If warrants are distinguished for something, it is because it is a very aggressive product that you can make profitable in a very short time. Through a leverage system that significantly differentiates them from others. On the other hand, they have one of the most competitive commissions on the market. Above the sale of shares on the stock market. It should not be missing in your investment portfolio if you really want to take advantage of the downward movements that occur in equities. With a high revaluation power. Even if the essential conditions are not met, you can lose many euros along the way. You must be very careful with these types of operations.
Derivative funds
They are popularly known as ETFS and are characterized by being open to other financial assets outside the stock market. As, by way of example, raw materials or precious metals, as some of the most favored alternatives by small and medium investors. It is a financial instrument that is a mix between mutual funds and the purchase and sale of shares in variable income. With a period of permanence that is adjusted to the medium term. Applies to stocks, sectors, and indices. Both in national markets and outside our borders. Whatever the case, it is another of the essential financial products for any downtrend worth its salt.
Stock derivative product
We are facing the most complex product of all due to its special nature and mechanics to operate successfully with them. On the other hand, it must not be forgotten that your recruitment needs extensive experience in your operations. Because you can run the serious risk of being confused with the strategies you use to make your investment assets profitable. It is a very sophisticated investment model that needs some learning so that you are in the best conditions to make your savings profitable quickly and, fundamentally, satisfactory for your interests as a small and medium investor.

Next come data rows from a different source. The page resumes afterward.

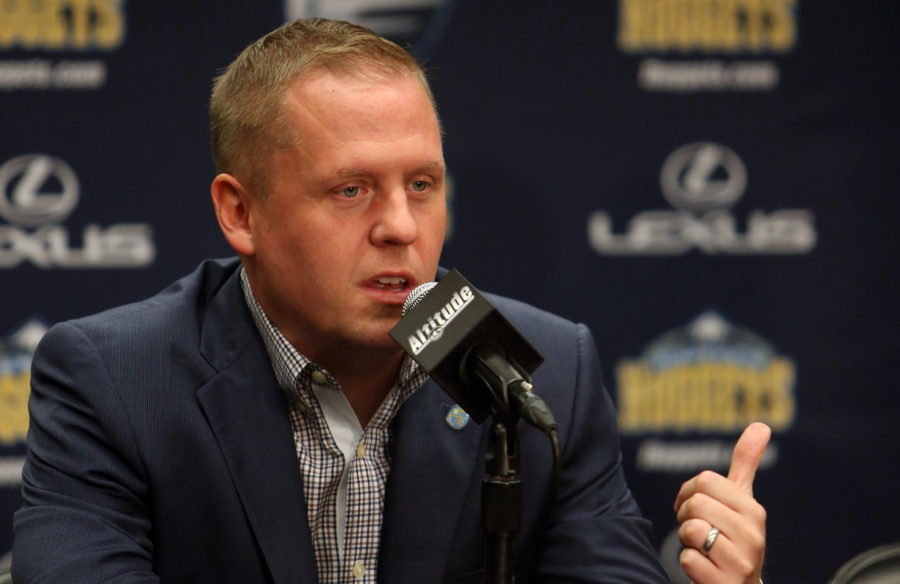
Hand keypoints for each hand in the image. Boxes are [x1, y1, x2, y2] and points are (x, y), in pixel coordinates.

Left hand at [674, 422, 770, 583]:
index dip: (688, 493)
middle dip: (686, 517)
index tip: (695, 507)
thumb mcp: (740, 503)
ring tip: (704, 550)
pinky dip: (689, 564)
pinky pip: (688, 560)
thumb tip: (761, 425)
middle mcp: (753, 536)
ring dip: (687, 541)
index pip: (704, 480)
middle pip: (695, 504)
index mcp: (753, 511)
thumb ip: (745, 465)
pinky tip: (705, 570)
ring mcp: (741, 563)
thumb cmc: (733, 539)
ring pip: (690, 531)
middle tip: (698, 531)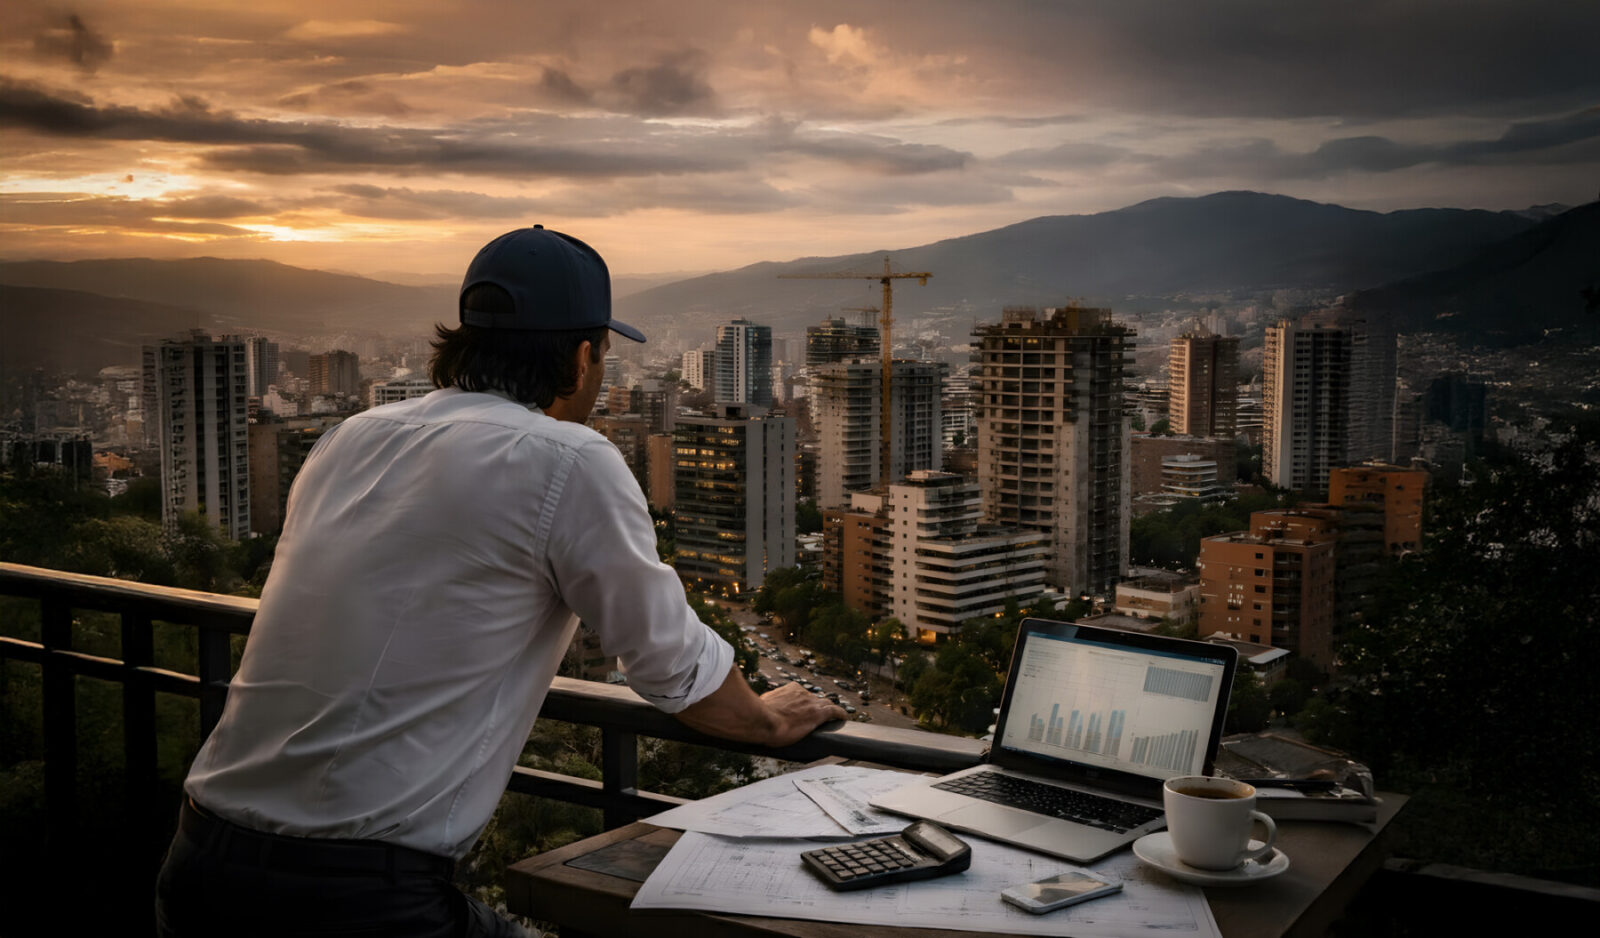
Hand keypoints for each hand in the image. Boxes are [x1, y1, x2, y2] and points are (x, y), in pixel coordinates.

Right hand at [675, 666, 846, 747]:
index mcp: (779, 692)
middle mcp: (795, 693)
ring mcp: (807, 703)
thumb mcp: (733, 705)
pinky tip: (844, 719)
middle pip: (805, 701)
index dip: (790, 705)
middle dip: (806, 708)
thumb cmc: (741, 715)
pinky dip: (837, 715)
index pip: (789, 696)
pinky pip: (832, 712)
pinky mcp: (815, 714)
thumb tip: (691, 703)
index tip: (788, 712)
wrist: (755, 723)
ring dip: (822, 714)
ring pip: (819, 706)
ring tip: (826, 721)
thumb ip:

It collects the bearish processes with great reliability since it represents these movements with great intensity. In this aspect, it is one of the preferred by the most aggressive investors who seek to obtain ample benefits in the operations in the equity markets. Even though due to its special characteristics, it must be applied in low value operations. Exactly for the risk of all his movements. Where you can earn a lot of money, but for the same reason you will lose a good part of your financial contributions.
As you may have checked, the fact that the bag falls should not be at odds with a good performance. For that you have these products that can help you in more than one moment. At times when the evolution of equities is not the one desired by small and medium investors.